Manobras diversionistas fazem parte do jogo político, mas não podem servir de cortina de fumaça quando o Brasil chora mais de mil mortes diárias por covid-19 e Manaus agoniza diante da segunda onda da pandemia. Enquanto tenta enviar um avião para a Índia em busca de 2 milhões de doses de vacina, o ministro da Saúde, Eduar do Pazuello, culpa a falta de tratamento precoce pelo caos na capital do Amazonas, onde mais de 300 pessoas aguardam por leitos, falta oxigênio nos hospitais e contêineres refrigerados recebem cadáveres à espera de sepultamento.

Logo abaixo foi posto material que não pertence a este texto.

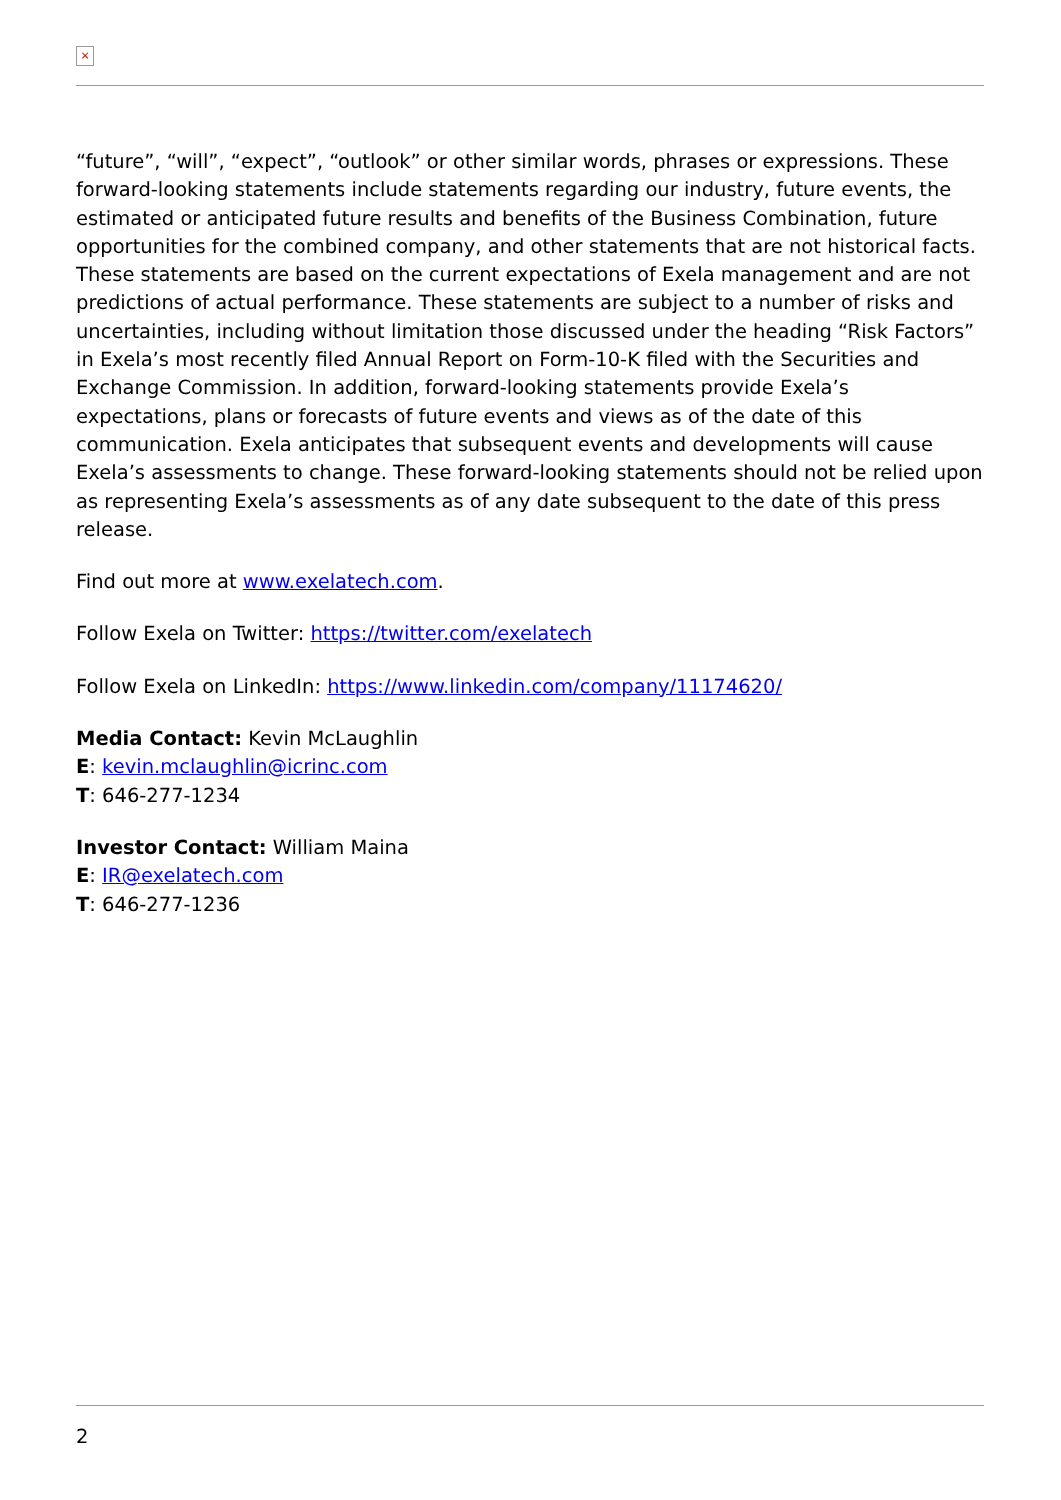×
“future”, “will”, “expect”, “outlook” or other similar words, phrases or expressions. These forward-looking statements include statements regarding our industry, future events, the estimated or anticipated future results and benefits of the Business Combination, future opportunities for the combined company, and other statements that are not historical facts. These statements are based on the current expectations of Exela management and are not predictions of actual performance. These statements are subject to a number of risks and uncertainties, including without limitation those discussed under the heading “Risk Factors” in Exela’s most recently filed Annual Report on Form-10-K filed with the Securities and Exchange Commission. In addition, forward-looking statements provide Exela’s expectations, plans or forecasts of future events and views as of the date of this communication. Exela anticipates that subsequent events and developments will cause Exela’s assessments to change. These forward-looking statements should not be relied upon as representing Exela’s assessments as of any date subsequent to the date of this press release.
Find out more at www.exelatech.com.
Follow Exela on Twitter: https://twitter.com/exelatech
Follow Exela on LinkedIn: https://www.linkedin.com/company/11174620/
Media Contact: Kevin McLaughlin
E: kevin.mclaughlin@icrinc.com
T: 646-277-1234
Investor Contact: William Maina
E: IR@exelatech.com
T: 646-277-1236
2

O ministro Pazuello peca ao não deixar claro que a maior motivadora da contaminação é a exposição ao vírus
Militar experiente e de capacidade comprovada na sua atividade original, Pazuello peca ao não deixar claro que a maior motivadora da contaminação é a exposição ao vírus e que os riscos são bem menores com a adoção de cuidados conhecidos por todos, mas alvos de negação e de deboche por homens públicos que deveriam oferecer um exemplo construtivo e inspirador. Nem seria necessário repetir, mas, em meio ao negacionismo e ao oportunismo político, a insistência se faz necessária. Utilização de máscaras, distanciamento entre pessoas, uso de sabonete e álcool gel, somados à etiqueta respiratória, são atitudes simples e que, uma vez adotadas, reduzem em muito a necessidade tanto de tratamentos precoces quanto de UTIs.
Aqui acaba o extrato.